If you are suffering from a recent or chronic back or knee injury, you should avoid this pose.
To modify the pose, lie on your stomach with your opposite forearm resting on the floor in front of you, and rest your forehead on the back of your forearm as you perform the stretch. You may also place a pillow under your rib cage for added comfort and support.
How to Do Half Frog Pose:
- Start on your belly, in sphinx pose (up on your forearms with your elbows stacked directly under your shoulders). Engage your low belly, broaden your collarbones, and lift up through your chest.
- Then, come up onto your left fingertips, walking your left hand out wide (so wide that it comes off of your mat and onto the floor.
- Lightly squeeze the back of your left thigh and the left side of your butt as you bend your left knee and draw your heel in toward your seat.

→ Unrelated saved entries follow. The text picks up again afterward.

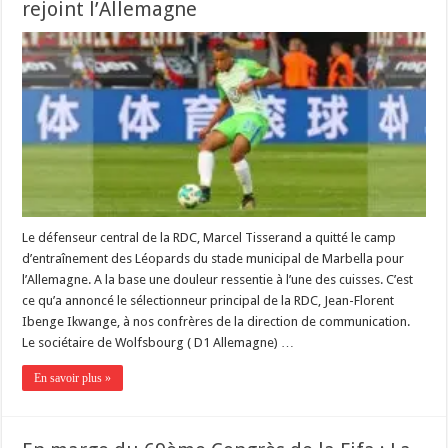
rejoint l’Allemagne
Le défenseur central de la RDC, Marcel Tisserand a quitté le camp
d’entraînement des Léopards du stade municipal de Marbella pour
l’Allemagne. A la base une douleur ressentie à l’une des cuisses. C’est
ce qu’a annoncé le sélectionneur principal de la RDC, Jean-Florent
Ibenge Ikwange, à nos confrères de la direction de communication.
Le sociétaire de Wolfsbourg ( D1 Allemagne) …
En savoir plus »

- Catch hold of the big-toe side of your foot with your left hand, bending your elbow to draw your heel in toward you for the thigh stretch.
- Continue to engage your low belly, and keep your rib cage and chest facing forward, toward the short edge of your mat.
- Come out of half frog pose if you feel any pinching or pain in your lower back or shoulders. Otherwise, remain in the pose for a few breaths.